LAWYERS for the son of murdered Libyan leader Colonel Muammar Gadaffi  condemned his captors yesterday, after a video of his torture was released.

The video released by the Clearnews website, showed guards beating Saadi Gadaffi on the soles of his feet during an interrogation at al-Hadba prison.

Mr Gadaffi’s has been in pre-trial detention since authorities in Niger extradited him to Libya in 2014.

The former head of the Libyan Football Federation has been accused over the death of a player, as well as by association with his father.
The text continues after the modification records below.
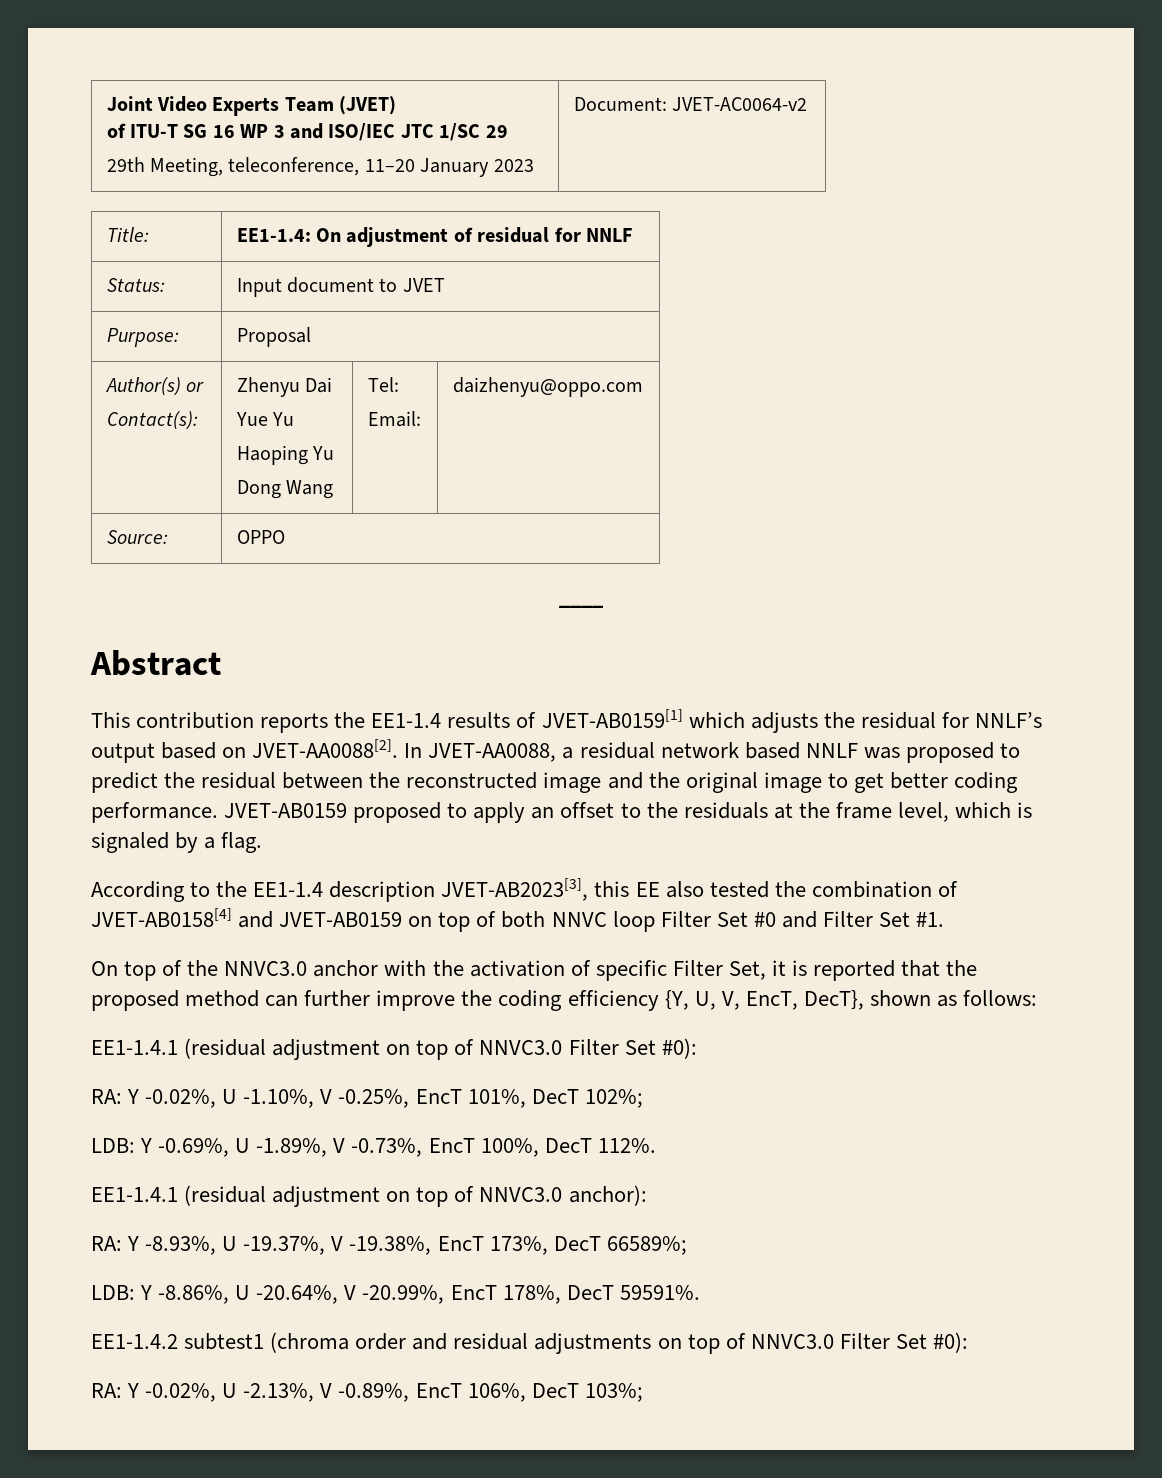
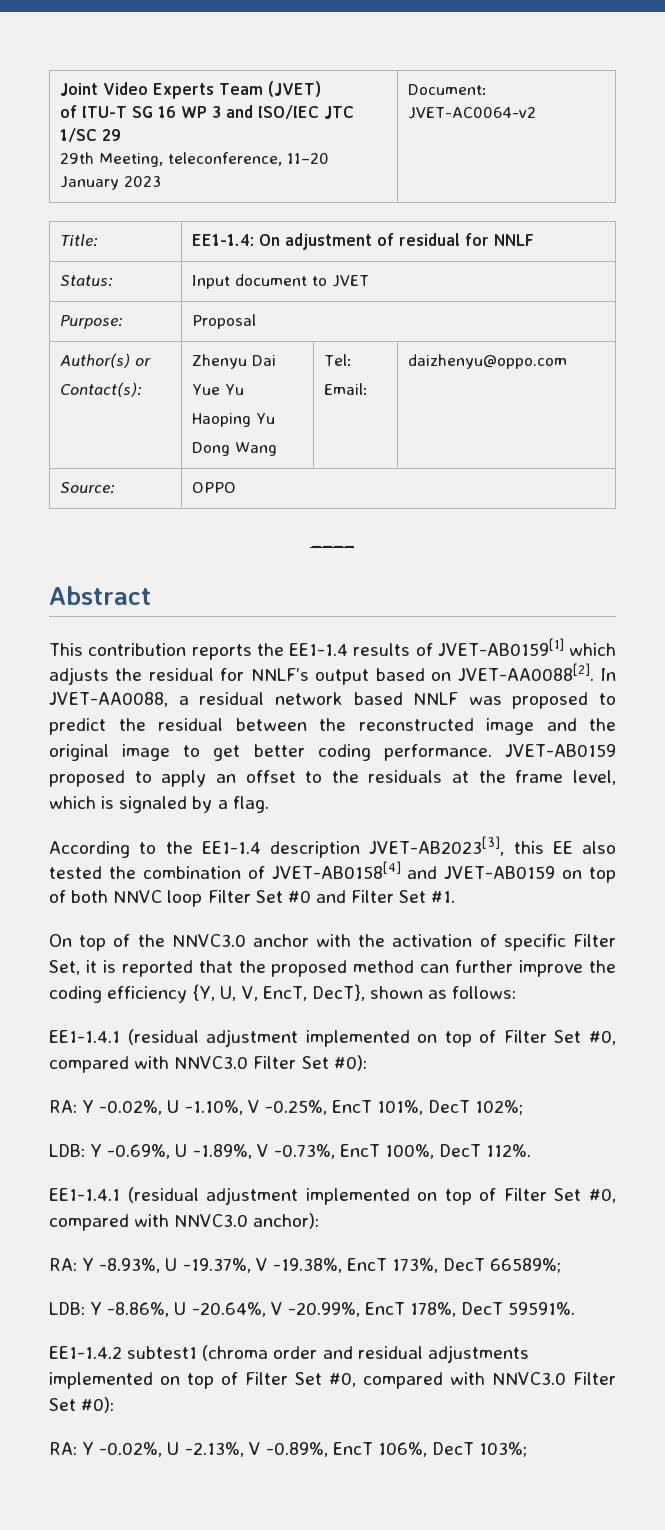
[386,1039,475,1060] on top of -> [305,1030,616,1047] [49,1056,170,1073] implemented on top of Filter Set #0, compared with
[386,1186,475,1207] on top of -> [305,1188,616,1205] [49,1214,170,1231] implemented on top of Filter Set #0, compared with
[657,1333,746,1354] on top of -> [49,1372,485,1389] implemented on top of Filter Set #0, compared with

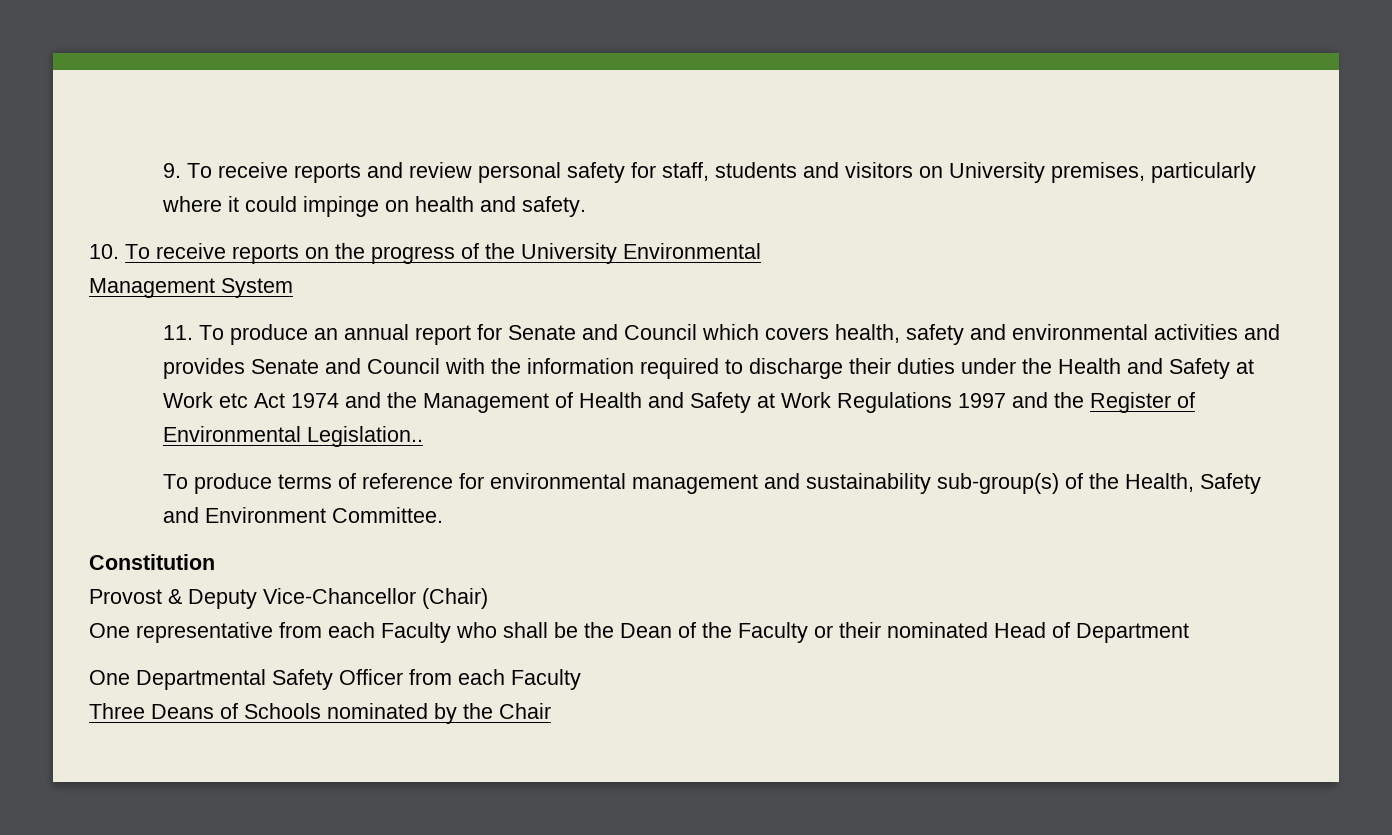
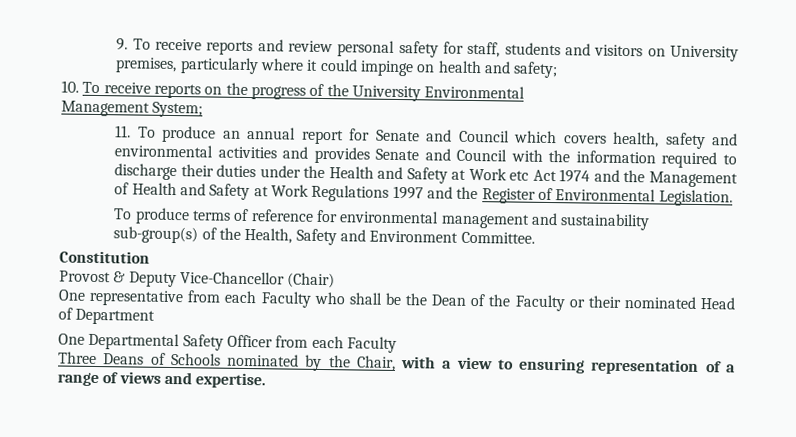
[522,196,587,217] safety. -> [513,61,559,79] safety;
[221,278,293,298] System -> [152,101,204,118] System;
[307,426,424,447] Legislation.. -> [658,189,733,207] Legislation.
[499,703,551,719] Chair -> [355,355,736,376] [57,371,267,389] Chair, with a view to ensuring representation of a range of views and expertise.

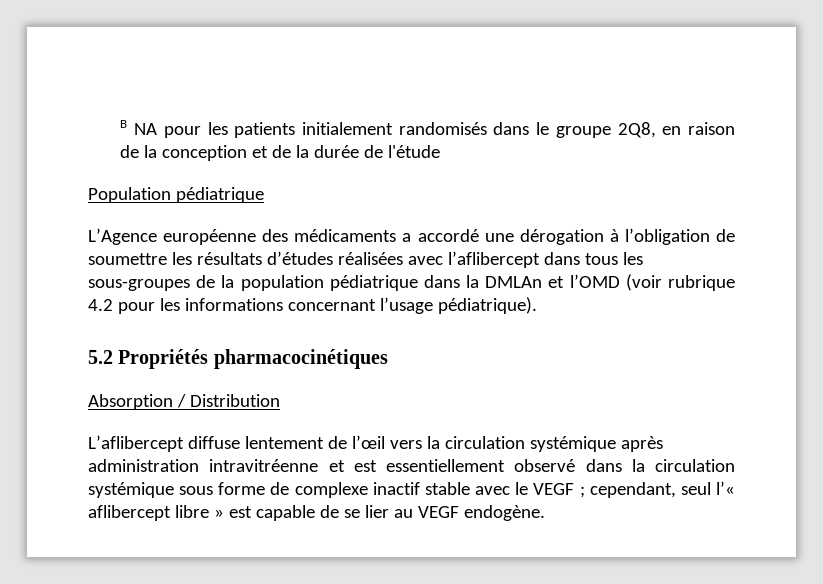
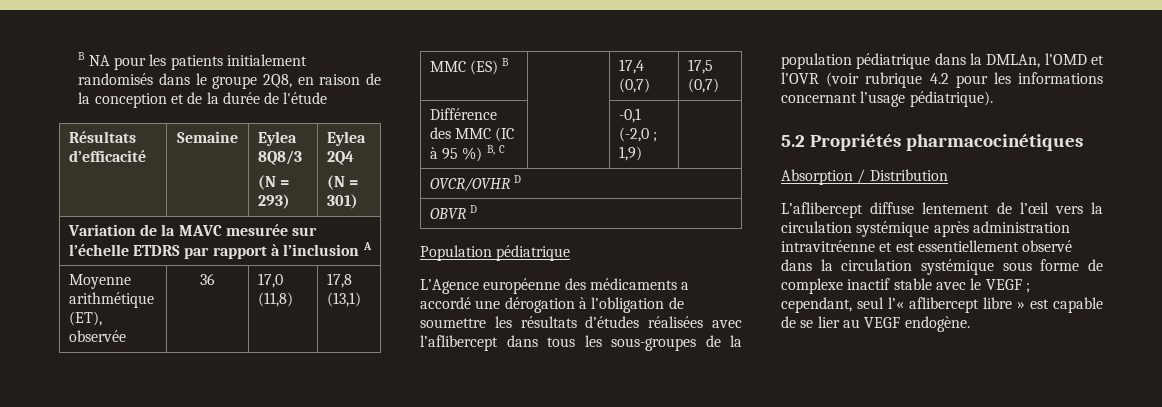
(441, 151) none -> [68,131,136,143] [68,150,146,162] [177,131,238,143] [257,131,297,146] [257,150,302,165] [257,175,290,190] [257,194,290,209] [326,131,366,146] [326,151,354,165] [326,175,359,190] [326,194,358,209] [67,224,318,236] [68,242,372,259] [68,274,131,289] [68,292,154,308] [68,311,102,326] [68,330,126,342] [200,273,215,285] [257,273,283,288] [257,292,293,307] [326,273,352,288] [326,292,361,307] [429,58,510,75] [618,59,644,74] [618,78,650,93] [687,59,713,74] [687,78,719,93] [429,108,497,120] [429,127,515,142] [429,145,506,162] [618,108,641,123] [618,127,658,142] [618,146,642,161] [429,175,522,192] [429,205,478,219] // Résultats d’efficacité | Semaine | Eylea 8Q8/3 // (N = 293) | Eylea 2Q4 // (N = 301) // Variation de la MAVC mesurée sur l’échelle ETDRS par rapport à l’inclusion A // Moyenne arithmétique (ET), observée | 36 | 17,0 (11,8) | 17,8 (13,1) // MMC (ES) B | | 17,4 (0,7) | 17,5 (0,7) // Différence des MMC (IC à 95 %) B, C | | -0,1 (-2,0 ; 1,9) | // OVCR/OVHR D // OBVR D
[485,274,620,288] DMLAn et l’OMD -> [986,53,1104,68] [781,72,819,84] DMLAn, l’OMD et l’OVR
International Criminal Court (ICC) defence lawyer Melinda Taylor, who represents Mr Gadaffi in the Hague, cautiously confirmed the video’s veracity.

“It does appear to be Saadi Gadaffi,” she told Russia Today. “He looks the same in the sense [that] his head [had been] shaved which happened to him last year.”

The video shows an interrogator forcing the blindfolded man to listen to the screams of other prisoners being tortured in the next room, before being made to watch them being beaten.

Ms Taylor said the video was evidence of an “international crime, crime of torture and cruel and inhumane treatment.

“It appears to be criminal treatment in the sense of it being severe physical treatment and also psychological in the sense that he is being forced to listen to other people apparently being tortured,” she said.

Towards the end of the video an interrogator asks Mr Gadaffi whether he wants to be beaten on the feet or the buttocks. he replies: “What kind of a question is this? My feet.”

The bound prisoner is then beaten on the feet as he screams in pain. He begs them to stop, saying: “Don’t. I will tell you all the information you want.”

Libya, once the most prosperous nation in Africa, has been locked in a chaotic civil war between rival governments in its east and west and several smaller factions since the Nato-backed coup in 2011.

Al-Hadba is under the control of forces allied with the Islamist-supported Tripoli government, which opposes the Tobruk-based Western-backed government.